Subject: Re: df(1) on unmounted device works improperly
To: None <david@l8s.co.uk>
From: Ben Harris <bjh21@netbsd.org>
List: current-users
Date: 03/18/2003 11:18:16
In article <20030318101914.P722@snowdrop.l8s.co.uk> you write:
>On Mon, Mar 17, 2003 at 11:07:22PM -0800, Greywolf wrote:
>> Thus spake Simon Burge ("SB> ") sometime Tomorrow...
>> 
>> SB> Greywolf wrote:
>> SB>
>> SB> > Hey, all,
>> SB> >
>> SB> > with -current kernel and userland as of a week ago (and, it seems, as
>> SB> > far back as 1.6M, if not farther), df(1) does The Wrong Thing.
>> SB>
>> SB> This is from:
>> SB>
>> SB> 	revision 1.43
>> SB> 	date: 2002/08/02 08:17:12;  author: soren;  state: Exp;  lines: +4 -113
>> SB> 	Following FreeBSD's example, remove the old pre-statfs(2) code for
>> SB> 	examining FFS filesystems directly.
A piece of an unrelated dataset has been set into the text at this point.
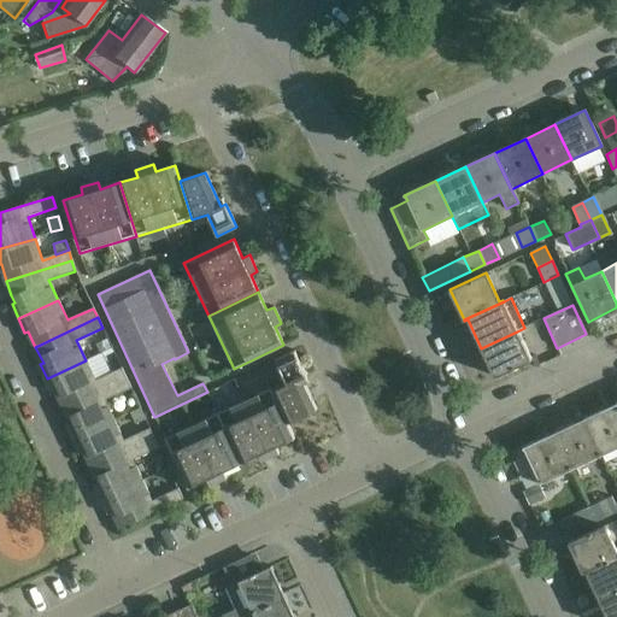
[(532,360),(517,331),(481,348),(494,377),(532,360)]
This also gets rid of df(1)'s
>> SB> 	setgid operator bit.
>
>Saves worring about adding support for otherfs types - or not knowing
>what the answer means because you don't know whether df understands
>the fs type concerned.
>
>Posix requires the current behaviour, so I'm surprised Solaris will
>look at unmounted fs (it probably has a /usr/xpg4/bin/df though).
>
>We aren't actually comformant anyway:
>
>1) posix requires the default output to show the number of free inodes.
>2) posix requires a -t option show the allocated space.

You're confused.  POSIX (in its current incarnation) is IEEE Std 1003.1-2001
without the XSI extensions.  The -t option to df, the requirements on
handling block devices, and the requirement to display numbers of free
inodes are all XSI extensions, which I think NetBSD should be ignoring.

Without the XSI extensions, the results of passing df the name of a special
file are unspecified, which permits us to grovel around in unmounted
filesystems if we want.

>I don't know where they got there 'default' output rule from!
>the '-t' clashes :-(

This kind of thing is precisely why I think NetBSD should be ignoring XSI.